The 16-kilometer road race circuit around Richmond features 25 corners — two of them U turns — meaning that the men will face 400 decelerations and accelerations as they round the course 16 times for a total of 161 miles, and the women 200 times in their eight laps (80.5 miles).

It also features sections of cobblestones and only three climbs, but all in the final five kilometers. It’s similar to a Flemish classic, Farrar told Velo Magazine recently, adding that the short, steep climbs and cobblestones are “kind of my thing.”

Working against Farrar, however, is that the U.S. men fell out of the top 10 ranked nations and can only field a team of six, not nine, riders.

While the men are dark horses, the U.S. women look strong. Megan Guarnier and Evelyn Stevens are strong classics riders. They are also teammates for Dutch team Boels-Dolmans. Guarnier won the inaugural Strade Bianche race in March and finished third in the Flemish classic Flèche Wallonne a few weeks later (Stevens won the Flemish classic in 2012). With help from Stevens, Guarnier also won her second national road race title in May.

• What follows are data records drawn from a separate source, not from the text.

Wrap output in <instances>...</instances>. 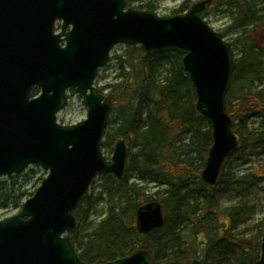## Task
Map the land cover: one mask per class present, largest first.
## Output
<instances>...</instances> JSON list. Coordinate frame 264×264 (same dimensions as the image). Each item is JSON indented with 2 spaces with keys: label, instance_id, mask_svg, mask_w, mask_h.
<instances>
[{
  "label": "water",
  "instance_id": "obj_1",
  "mask_svg": "<svg viewBox=\"0 0 264 264\" xmlns=\"http://www.w3.org/2000/svg\"><path fill=\"white\" fill-rule=\"evenodd\" d=\"M210 3L200 0L182 13L161 16L127 7L125 0H0V176L19 174L31 164L47 171L20 212L0 219V264H87L70 239L76 206L98 174L120 179L127 160L122 139L109 159L102 153L112 101L95 85L118 44L149 55H181L196 110L211 127L200 179L217 183L225 160L238 149L226 110L235 56L232 43L206 20ZM34 88L39 91L32 96ZM77 94L86 117L59 123L57 114ZM135 221L140 233L162 227V204L139 205ZM150 263L151 252L141 248L92 264ZM253 264H264V234Z\"/></svg>",
  "mask_w": 264,
  "mask_h": 264
},
{
  "label": "trees",
  "instance_id": "obj_2",
  "mask_svg": "<svg viewBox=\"0 0 264 264\" xmlns=\"http://www.w3.org/2000/svg\"><path fill=\"white\" fill-rule=\"evenodd\" d=\"M134 1L141 0H125L126 6ZM234 1L242 22L255 18L264 29V14L256 17L246 0ZM227 2L211 0L209 9ZM191 5L185 0L180 12ZM136 8L154 11L151 3ZM261 40L264 42V37ZM112 57L118 64V81L110 86L113 118H108L100 146L113 149L118 140H124L127 161L120 179L111 173L102 175L97 197H93L90 185L76 206V231L71 241L80 258L87 264L104 263L143 248L151 252L150 264H220L217 259L225 255L234 258L233 264H253L260 256L264 232L247 236L234 233L242 209L222 207L216 197L217 185L231 181L232 175L224 171L229 158L215 185H205L200 179L212 143L211 127L196 110L195 90L183 70L181 55H149L140 47L128 46L125 55ZM239 71L247 89L240 97L226 95L238 149L245 146L243 133L251 115L263 119V128L255 138L264 145V61L242 66ZM254 81L261 86L251 85ZM37 92L34 88L32 95ZM22 174L0 177L1 210H20L32 194L22 188ZM147 184L164 186V197L147 192ZM102 197L106 212L86 241L78 245L82 226ZM149 201L162 204L165 221L160 228L140 233L135 211Z\"/></svg>",
  "mask_w": 264,
  "mask_h": 264
},
{
  "label": "rangeland",
  "instance_id": "obj_3",
  "mask_svg": "<svg viewBox=\"0 0 264 264\" xmlns=\"http://www.w3.org/2000/svg\"><path fill=\"white\" fill-rule=\"evenodd\" d=\"M185 0H141L134 1L131 7L145 6L151 3L154 11L161 16H169L180 13L182 4ZM192 4L200 0H189ZM250 3L251 9L256 12V17L264 14V0H246ZM238 6L234 0L227 3H219L209 9L207 21L210 26L220 31L227 41L234 45L235 69L231 76L229 93L240 97L248 84L240 75V67L262 63L264 61V29L258 26L256 19L243 21L239 17ZM263 29V30H262ZM256 48H255V47ZM128 46L124 44L116 45L112 51L108 64L99 70L101 78L95 81L99 89L108 95L111 92V85L116 83L118 74V64L112 55H125ZM251 61V62H250ZM165 67V65H164ZM251 85L261 86V83L254 81ZM264 85V84H263ZM87 108L82 102L80 95L69 97L67 105L57 115V120L62 124H72L86 117ZM113 116L110 115V118ZM263 128L261 116L251 115L247 118L243 138L245 146L237 149L229 161L224 165V171L229 173L231 181L227 185L218 184L216 187V197L222 207H241L242 216L236 224L234 233L239 235H254L264 232V145L256 140L255 135ZM111 129V128H110ZM108 128V132H110ZM103 155L109 159L112 148L109 146L101 147ZM47 175V171L39 165H30L21 176L22 188L33 193L36 187ZM98 174L93 180V197H97L100 190L99 183L101 176ZM4 179V178H1ZM147 192L156 194L157 197H164V186L147 184ZM32 195V194H31ZM106 202L104 197L96 205L92 215L82 226V232L78 237V245L86 241V235L90 234L99 220L106 212ZM19 212L18 208L0 209V219L15 215ZM187 226V222L183 227ZM220 264H233L234 258L225 255L217 259Z\"/></svg>",
  "mask_w": 264,
  "mask_h": 264
},
{
  "label": "flooded vegetation",
  "instance_id": "obj_4",
  "mask_svg": "<svg viewBox=\"0 0 264 264\" xmlns=\"http://www.w3.org/2000/svg\"><path fill=\"white\" fill-rule=\"evenodd\" d=\"M55 26H54V29H55V32H59L60 31V22H55V24H54Z\"/></svg>",
  "mask_w": 264,
  "mask_h": 264
}]
</instances>
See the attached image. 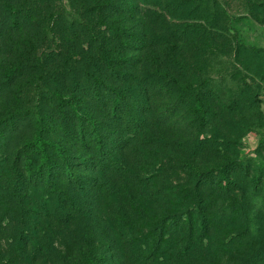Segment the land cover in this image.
<instances>
[{
  "label": "rangeland",
  "instance_id": "obj_1",
  "mask_svg": "<svg viewBox=\"0 0 264 264\" xmlns=\"http://www.w3.org/2000/svg\"><path fill=\"white\" fill-rule=\"evenodd\" d=\"M262 1L53 0L63 19L59 20L57 27L59 39L47 52L52 53L51 56H44L43 62L33 58L30 62L32 66L28 63L24 68L18 64H26V57L32 54L24 48L16 49L18 35L10 36L5 46L0 44V118L18 112L28 113L33 106L40 105L46 120V138L60 142L66 151L65 157L52 153L54 160L61 164L54 170L53 179L74 203L66 202L61 210H51L49 215L42 213V217L30 213L29 208L25 215L13 208L14 213L8 216L14 220L18 232H27L18 230V227H39L29 237L26 235L28 248L22 256L16 257L15 264H86L88 256L97 264H151L145 255L138 256L141 252H135L134 248L147 242L150 232L148 223L143 220L139 224L136 221L138 215L133 210H130L129 217H124L129 209H125L124 214L120 213L123 209L118 200L124 193L130 197L123 200V204L128 205L138 193H147L146 198L150 199L148 196L151 193L163 188L187 186L191 189L192 180L185 171L189 162H194L205 171L227 165L229 175L235 181L230 195L236 199L237 207L247 201V210L251 207L247 213L254 215L253 210L264 202L259 198H245L243 190L251 188L254 170L264 172ZM73 18L77 26H74L72 34ZM86 25L95 28L98 41L89 39ZM183 27L189 30L187 44L179 37H169L168 34L169 28L177 32ZM110 29L118 30L116 38L109 36ZM199 41L202 42V52L198 49ZM18 42L26 43L21 39ZM82 54H85L84 58ZM103 55L113 60L116 68L128 72L134 66L139 72L144 69L154 72L159 66L169 69L174 58L175 66L177 59L186 60L188 66L186 76L180 68L178 71L174 68L176 93L160 91L159 87L150 91L149 107H142L138 115L146 116L145 121L151 129L146 131L147 137L142 144L118 150L120 167L114 171H110L108 166L97 165L95 158L98 160L102 153L92 147H81L79 136L75 135V126L68 124L74 103L86 109L85 112L92 114L97 121L103 120V125L106 124V112L101 104L79 97L88 87L86 81L82 79L80 82L79 75L72 76L70 70L90 60L103 63ZM43 64L47 66L46 74L42 73ZM13 65L15 72L11 73ZM98 68L104 71L102 66ZM11 74L15 76L12 78ZM205 79L210 80V85L205 92H201L199 84ZM53 90L67 95L69 100L56 99L51 93ZM41 91L44 95L37 98L36 93ZM198 95L208 117L202 119L204 125H201L199 114L195 115L188 107ZM89 139L87 142H90ZM14 140L18 142L20 137L15 136ZM195 152L198 153L196 158L193 157ZM81 154L86 156L87 161L81 160ZM246 159L250 164L247 173L228 165ZM110 163L116 164L114 161ZM67 167L74 174L71 183L66 176ZM120 179L122 185L119 187L117 183ZM126 179L132 183L129 190L133 193L130 196ZM23 185L24 189L28 186L27 182ZM101 185L106 186L103 188ZM2 186L0 182V191ZM209 193L207 188L205 194ZM2 200L0 215H4L3 207L7 203L5 198ZM150 202L148 210L156 212V202ZM263 216H260L259 222L262 225ZM41 224L44 226L40 227ZM236 225H241V232H246L244 224ZM123 226L133 231L131 241L123 236ZM252 226L255 233L256 227ZM243 240L244 237L240 236L236 245L239 257L233 264L249 262L251 253L246 252ZM0 242V264H11L4 256L10 254L7 246L3 240ZM259 247L263 249L264 243L256 245V248ZM188 255L193 256L191 264H212L208 253L199 246ZM182 260L184 264H189L184 258ZM156 264L164 262L161 260Z\"/></svg>",
  "mask_w": 264,
  "mask_h": 264
},
{
  "label": "trees",
  "instance_id": "obj_2",
  "mask_svg": "<svg viewBox=\"0 0 264 264\" xmlns=\"http://www.w3.org/2000/svg\"><path fill=\"white\" fill-rule=\"evenodd\" d=\"M262 4L264 1L260 2V5ZM60 19H63V14L54 7L53 0L0 1V44L5 46L8 38L17 34L16 49L24 48L26 52L32 54L26 57V62L23 61L26 64L18 65L25 68L33 58L43 62L44 56L52 55L51 52V54L47 52L59 39L56 32ZM75 20V18L71 20L72 34L75 31L74 26H77ZM86 30L91 41H98L95 28L86 25ZM118 34L117 29L109 31V36L112 38H116ZM168 34H170L169 37H179L183 43L190 37H188L189 30L186 27L177 32L169 28ZM19 39L25 41V45L18 42ZM198 49L202 52L201 41H199ZM8 50L9 48L6 49ZM85 54H82L83 58ZM103 60V63H97L94 60L88 61L87 64L78 62L79 66L71 67L70 70L73 72L72 76L79 75L80 82L82 79L86 81L88 90L82 91L79 97L81 99L86 97L101 104L106 112V124L103 125V120L97 121L92 114L85 112L86 109L80 108L81 106L76 103L71 105L69 114L71 118L68 124L75 126V135L79 136L78 141L81 147L84 149L92 147L102 153V157L98 160L97 157L95 158L97 165L108 166L110 171H114L120 167L117 158L118 150L125 149L132 144L134 146L142 144L147 137L146 131L151 129L149 123L145 121L146 116L138 115L142 107H149L150 91L156 90L154 87H159L160 91L176 93L174 86L177 76L174 68L177 71L180 68L183 71L182 74L186 76L188 66L184 59H177L175 66L176 59L174 58L169 69H162L159 66L153 70L154 72L147 69L139 72L134 66L132 68L134 73H132V71L116 68L115 62L106 55H103ZM29 66L32 64L30 63ZM99 66H102L104 71H100ZM42 68V73H48L46 65L43 64ZM93 68L96 70L94 71ZM10 72H15L14 65ZM14 76L15 74H11L12 78ZM199 85L201 92H205L210 85V80L205 79ZM51 93L56 99L69 100L67 95L60 94L57 90ZM36 95L39 98L44 94L41 91ZM199 95L188 104V107L195 115L199 114L201 120H206L208 117H206L204 103ZM42 111L40 105L36 104L28 110V113L18 112L16 116L0 118V182L3 185L0 191V203L3 198L7 201L3 207L5 216L0 215V241L3 240L7 246L10 254H4V256L11 264H15L16 257L22 256L28 248L29 241L25 240L26 235L29 237L32 231L37 232L39 228L37 226L31 228L24 226L22 229L18 227V230L27 231L18 232L13 224L14 220L8 216L14 213L13 208L24 215L29 208L30 213L35 214L36 217H42V213L49 215L51 210H61L66 202L74 205L73 200L67 198L68 195L62 186L53 179L54 170L61 164L54 160L52 153L55 152L65 157L66 151L60 142L46 138L47 126ZM93 111L91 110L92 113ZM202 123L201 125H204L203 120ZM24 124L26 127H23ZM15 136H19L20 141L15 142ZM87 139L90 142H87ZM196 154L198 155L195 152L193 157ZM80 157L82 161H87L86 156L81 154ZM111 161L116 164L111 165ZM228 165L247 173L250 164L249 159H246ZM66 169V176L71 183L74 174L68 167ZM185 171L192 180L191 189L187 186L163 188L151 193L148 196L150 199L146 198L147 193H138L128 205L123 204V200L130 197H126L124 193L121 194L123 196L118 201L122 203L123 211L120 213L124 214V210L129 209V213L124 214V217H129L130 210H133L138 215L136 221L140 224L144 220L150 227L147 242L134 246L135 252H141L138 256L145 255L151 264H156L161 260L164 264H184L183 258L191 264L193 256L191 258L188 254L199 246V249H204L208 253L212 264H233L236 257H239L236 245L238 246L239 237L242 236L246 252L251 253L249 262L245 263L264 264V248H256L257 244L260 246L264 243V225L259 223L262 218L260 216L264 215V204L253 210V216L247 213L251 209L250 207L247 210L249 205L247 201L237 207L236 199L229 192L235 181L231 179L227 165L212 167L205 171L194 162H189L186 164ZM254 172L251 188L244 189L243 194L245 198H259L264 202V172L259 170H254ZM125 181L127 190H129L132 183L128 179ZM24 182L28 184L25 189L23 188ZM121 182L120 179L117 183L119 187L122 185ZM101 186L104 188L106 185ZM207 188L210 193L206 195ZM131 193L133 191L129 190V196ZM211 198L214 199L211 200ZM150 201L156 202V212L150 213L148 210ZM241 223L244 224L246 232H241V225H236ZM252 225L256 227L255 233L252 232ZM43 226V224L40 225V227ZM123 230L125 232H122ZM121 232L127 241L132 240L133 231L130 227L123 226ZM86 264H97V262L88 256Z\"/></svg>",
  "mask_w": 264,
  "mask_h": 264
}]
</instances>
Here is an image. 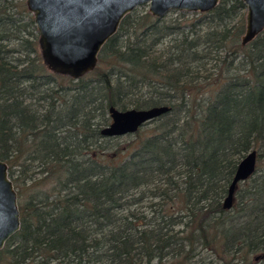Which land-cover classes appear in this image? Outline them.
I'll return each mask as SVG.
<instances>
[{"label":"trees","instance_id":"1","mask_svg":"<svg viewBox=\"0 0 264 264\" xmlns=\"http://www.w3.org/2000/svg\"><path fill=\"white\" fill-rule=\"evenodd\" d=\"M246 9L136 8L74 79L44 64L28 9L0 0V160L21 215L0 264L264 262V30L242 46ZM159 106L130 142L102 135L111 107ZM253 150L257 170L226 209Z\"/></svg>","mask_w":264,"mask_h":264},{"label":"water","instance_id":"2","mask_svg":"<svg viewBox=\"0 0 264 264\" xmlns=\"http://www.w3.org/2000/svg\"><path fill=\"white\" fill-rule=\"evenodd\" d=\"M221 0H27L39 33V49L44 64L54 73L79 79L93 72L101 51L113 37L123 19L136 8L149 4L154 17L171 11L210 12ZM246 27L242 46L255 40L264 30V0H243ZM170 110L168 106L149 109L110 108L111 123L102 130L107 137L134 134L141 127ZM258 152L245 155L229 187L224 207L233 205L239 183L257 170ZM21 228L18 192L9 174V165L0 160V250Z\"/></svg>","mask_w":264,"mask_h":264},{"label":"rangeland","instance_id":"3","mask_svg":"<svg viewBox=\"0 0 264 264\" xmlns=\"http://www.w3.org/2000/svg\"><path fill=\"white\" fill-rule=\"evenodd\" d=\"M15 2L18 4V9L20 11L24 10L25 8L28 9L27 0H15ZM138 9L142 10V11H149V4H143V5L139 6ZM28 11L30 13V16H33V18H34V15L32 14V12L29 9H28ZM29 13H27V16L25 14V19H24L25 22L28 21ZM166 15L167 16L174 15V17H176V14H173V11L169 12ZM30 31L33 32L34 29L30 28ZM37 33H38V31H37ZM120 141H122L123 143H128V142H130V138L124 136L123 138H121ZM206 254H207V256H205L206 257V261H207L206 264H224V262L220 261L219 258L216 255L210 256V254L208 252ZM262 256H263V253H257L255 255H253L252 260H254L255 262L263 264L264 262H263V257ZM257 257H258V260L256 261ZM237 262L238 261L236 260V263ZM239 262H240V260H239ZM197 264H202V263L199 262Z\"/></svg>","mask_w":264,"mask_h":264},{"label":"bare ground","instance_id":"4","mask_svg":"<svg viewBox=\"0 0 264 264\" xmlns=\"http://www.w3.org/2000/svg\"><path fill=\"white\" fill-rule=\"evenodd\" d=\"M44 85V84H43Z\"/></svg>","mask_w":264,"mask_h":264}]
</instances>
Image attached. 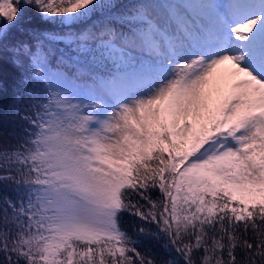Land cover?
<instances>
[{
	"label": "snow or ice",
	"instance_id": "obj_1",
	"mask_svg": "<svg viewBox=\"0 0 264 264\" xmlns=\"http://www.w3.org/2000/svg\"><path fill=\"white\" fill-rule=\"evenodd\" d=\"M8 121L0 264H264V0H0Z\"/></svg>",
	"mask_w": 264,
	"mask_h": 264
},
{
	"label": "trees",
	"instance_id": "obj_2",
	"mask_svg": "<svg viewBox=\"0 0 264 264\" xmlns=\"http://www.w3.org/2000/svg\"><path fill=\"white\" fill-rule=\"evenodd\" d=\"M26 18L27 20L31 21V27L37 29L38 31H44V32H59L60 27L59 25L51 24V23H44L40 21L39 19H33V13L31 10L26 13ZM84 25H82L80 22H78L76 25L72 26L71 31L76 32L80 30ZM14 35L18 36L19 38L22 39H29L27 36L20 37L19 33L14 32ZM59 51L57 52V55H59L60 52H63L65 55H69V52L65 45L63 43L55 46ZM6 80H7V86H8V91L5 95L4 98V105L5 107L8 104V101L12 95V92L15 87V83L18 80V73H16L14 70L9 69L7 74H6ZM14 127V124L12 121H8L7 123L0 125V131H11L12 128ZM16 132H20V128L18 125L16 126ZM158 195V192H153L152 196L153 198H156ZM134 221V218L128 216L125 214L124 217H122L121 221V226L125 228L129 234H133V229H132V223ZM137 224H139V221H136ZM163 241H157V240H148L145 241L144 244L140 247V251H145V250H151V252L156 255L157 257H165L167 258V253L162 247Z\"/></svg>",
	"mask_w": 264,
	"mask_h": 264
},
{
	"label": "rangeland",
	"instance_id": "obj_3",
	"mask_svg": "<svg viewBox=\"0 0 264 264\" xmlns=\"http://www.w3.org/2000/svg\"><path fill=\"white\" fill-rule=\"evenodd\" d=\"M230 68H231L230 65H223V66H220V68L217 69V73H218V74H220V73H225V72H227Z\"/></svg>",
	"mask_w": 264,
	"mask_h": 264
}]
</instances>
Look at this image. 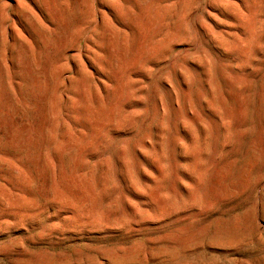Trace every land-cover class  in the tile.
<instances>
[{
	"label": "rangeland",
	"instance_id": "1",
	"mask_svg": "<svg viewBox=\"0 0 264 264\" xmlns=\"http://www.w3.org/2000/svg\"><path fill=\"white\" fill-rule=\"evenodd\" d=\"M0 264H264V0H0Z\"/></svg>",
	"mask_w": 264,
	"mask_h": 264
}]
</instances>
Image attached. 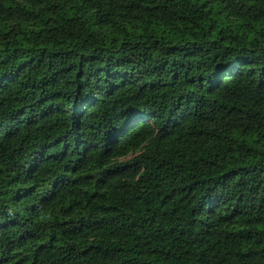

“Incredible racing by ‪@boelsdolmansct ‪@evelyn_stevens powerhouse,” tweeted Guarnier after nationals. “Wouldn't be on the top step without the Team! Thank you!!”

If the women are willing to work together for a win at nationals, what can happen when a world title is on the line? The last U.S. world champion for the women was Beth Heiden — of winter Olympic speedskating fame — in 1980.

A freelance writer based in Vermont, Peggy Shinn has covered three Olympic Games. She has contributed to TeamUSA.org since its inception in 2008.